WASHINGTON — President Donald Trump hosted several House Republican lawmakers at the White House on Monday to discuss an ultimately futile effort to block Congress from affirming President-elect Joe Biden's victory in the November election.
The meeting underscored Trump's refusal to accept the reality of his loss and his willingness to entertain undemocratic efforts to overturn the will of the majority of American voters. Biden will be sworn in as president on Jan. 20.
With no credible legal options remaining and the Electoral College having confirmed Biden's victory earlier this month, Trump is turning his attention to Jan. 6. That's when Congress participates in a count of the electoral votes, which Biden won 306-232.
The count, required by the Constitution, is generally a formality. But members can use the event to object to a state’s votes.
Rep. Mo Brooks, R-Ala., said he organized Monday's session with about a dozen House Republicans who are willing to challenge the results.
“President Trump is very supportive of our effort,” Brooks said in an interview late Monday.
With Democrats holding the House majority and several Republican senators now acknowledging Biden's victory, any effort to block congressional approval of the election appears sure to fail. Senate Majority Leader Mitch McConnell has warned his members against taking such a step.
Sen. John Thune, the No. 2 Senate Republican, urged lawmakers to remember that an effort to block the election results in Congress was “just not going anywhere.”
“I mean, in the Senate, it would go down like a shot dog," Thune told CNN. "I just don’t think that it makes a lot of sense to put everybody through this when you know what the ultimate outcome is gonna be.”
Still, Trump has continued to dangle the possibility of congressional intervention.
Brooks said Monday's White House meeting was originally scheduled for about an hour, but lasted for three hours, with Trump participating for much of it. Other attendees including Trump's personal lawyer, Rudy Giuliani, who has spent the weeks since the election promoting false claims of voter fraud.
Brooks said he also met with Vice President Mike Pence. As president of the Senate, Pence is to preside over the Jan. 6 session and declare the winner.
Brooks said the group is making plans to challenge the election results from Michigan, Wisconsin, Pennsylvania, Georgia and Nevada, all battleground states Biden carried. Brooks in particular has raised questions about the way state elections were conducted this year, with some having made changes to ballots and procedures during the pandemic. While the new procedures may have led to confusion in some states, state and federal officials have said there was no credible evidence of widespread fraud.
Still, Trump's top aides, including chief of staff Mark Meadows, continued on Monday to push false claims of election malfeasance, without providing any evidence.
A range of nonpartisan election officials and Republicans have confirmed that there was no fraud in the November contest that would change the results of the election. That includes Attorney General William Barr, who on Monday said he saw no reason to appoint a special counsel to look into the president’s claims about the 2020 election. Trump has discussed doing so with some of his advisers.
Trump and his allies have filed roughly 50 lawsuits challenging election results, and nearly all have been dismissed or dropped. He’s also lost twice at the U.S. Supreme Court.
With no further tenable legal recourse, Trump has been fuming and peppering allies for options as he refuses to accept his loss.
On Jan. 6, a lawmaker can object to a state’s votes on any grounds. The objection will not be heard unless it is in writing and signed by both a member of the House and a member of the Senate.

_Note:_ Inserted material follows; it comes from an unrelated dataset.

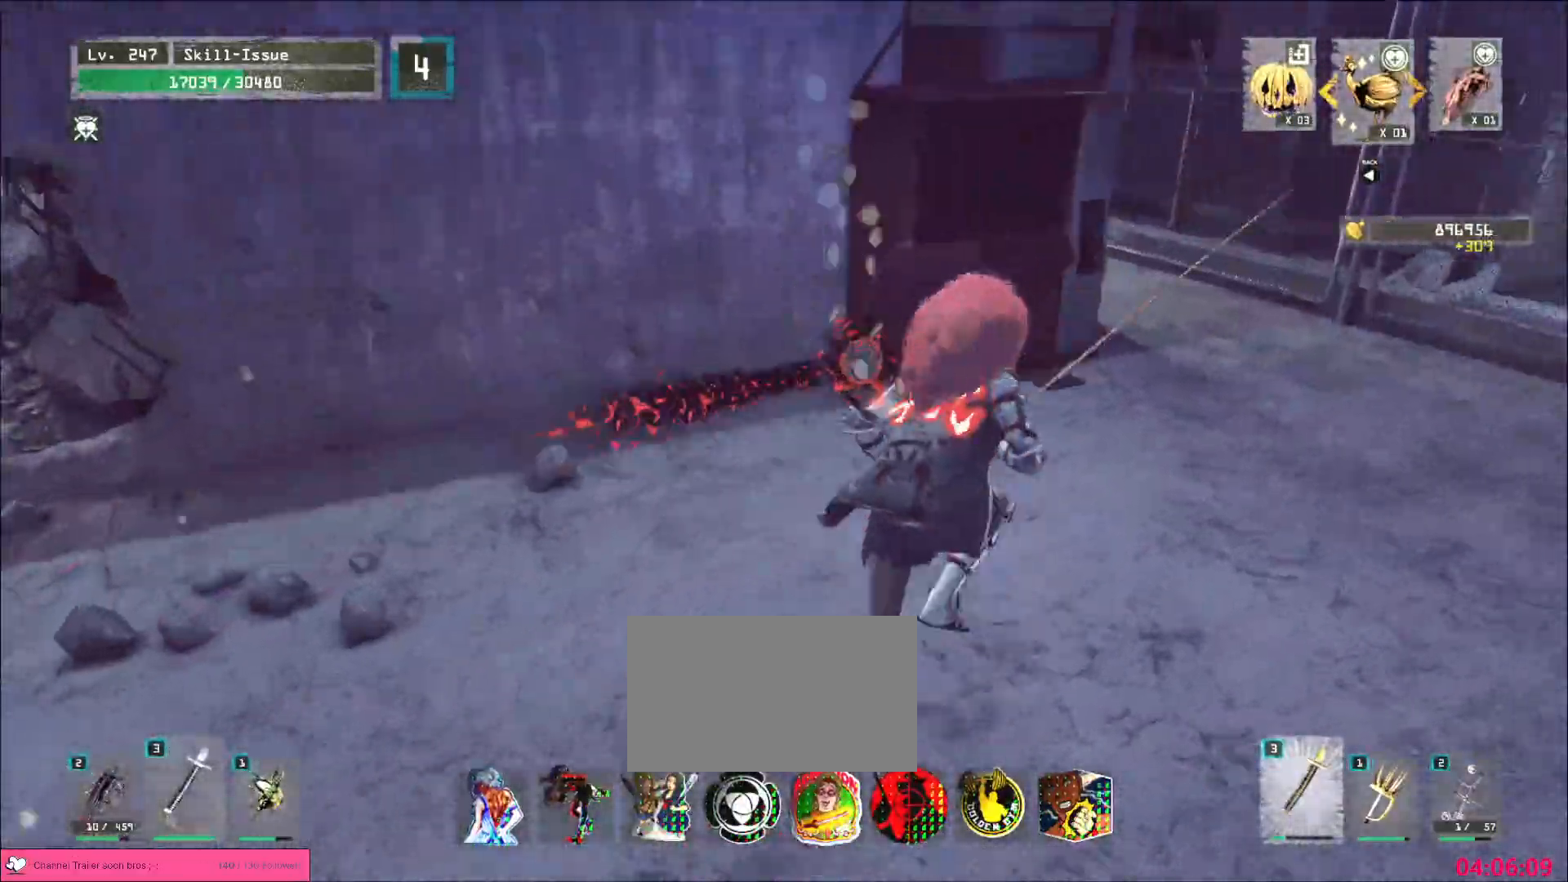
{"keys": ["d", "w"], "mouse": []}
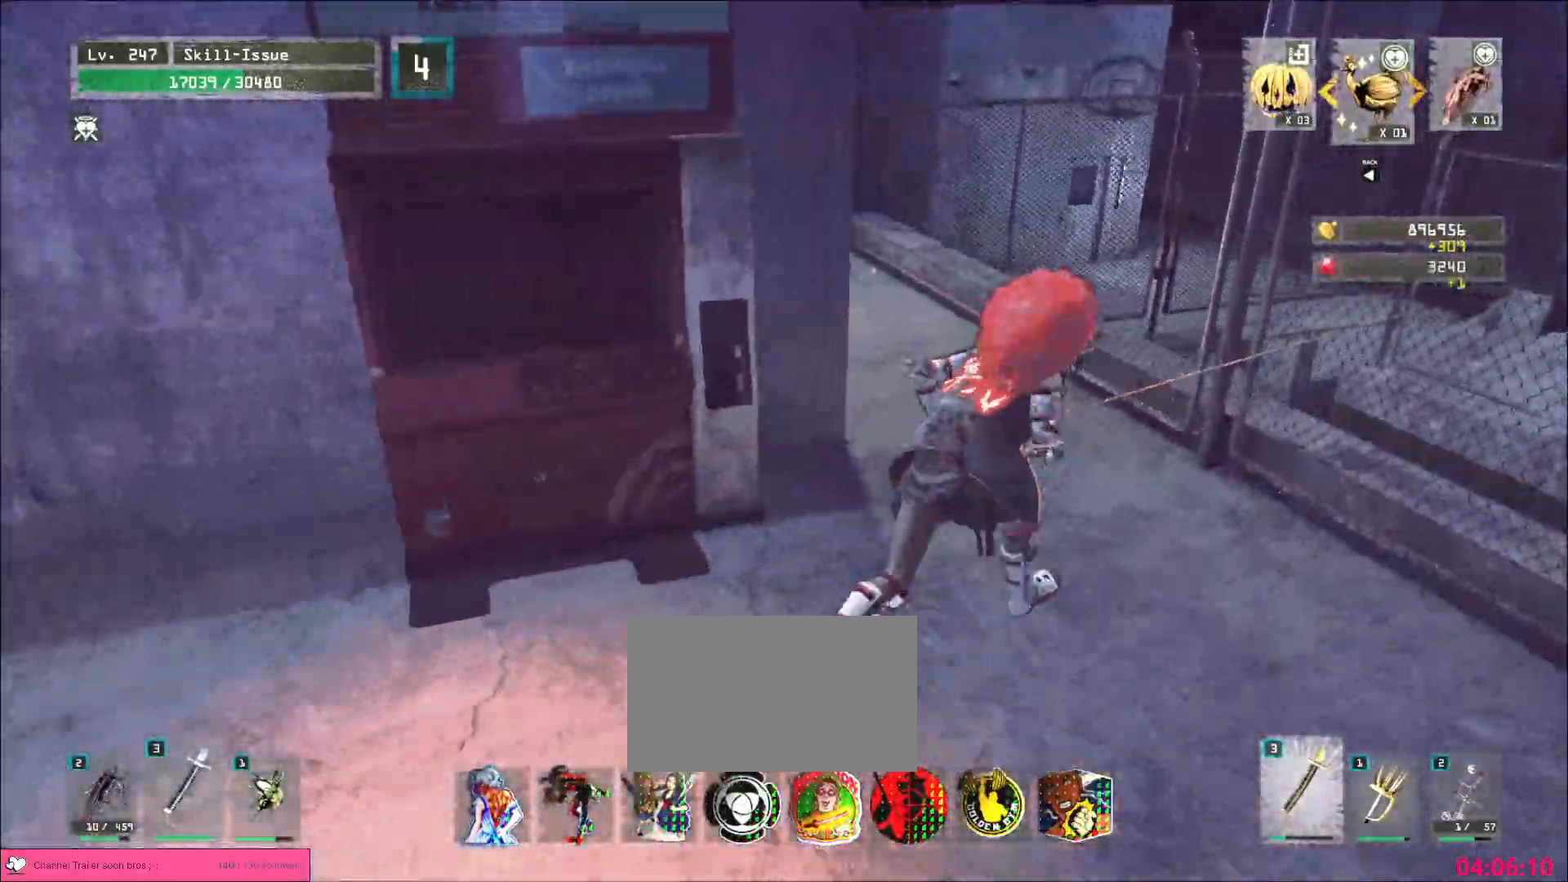
{"keys": ["w"], "mouse": [], "events": [[117, "d", "up"]]}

If there is such a joint request, then the joint session suspends and the House and Senate go into separate sessions to consider it. For the objection to be sustained, both chambers must agree to it by a simple majority vote. If they disagree, the original electoral votes are counted.
The last time such an objection was considered was 2005, when Rep. Stephanie Tubbs Jones of Ohio and Sen. Barbara Boxer of California, both Democrats, objected to Ohio’s electoral votes by claiming there were voting irregularities. Both chambers debated the objection and rejected it. It was only the second time such a vote had occurred.
McConnell has told Senate Republicans that a dispute over the results in January would yield a “terrible vote” for Republicans. They would have to choose whether to back Trump or publicly buck him.
Associated Press writer Mary Clare Jalonick contributed to this report.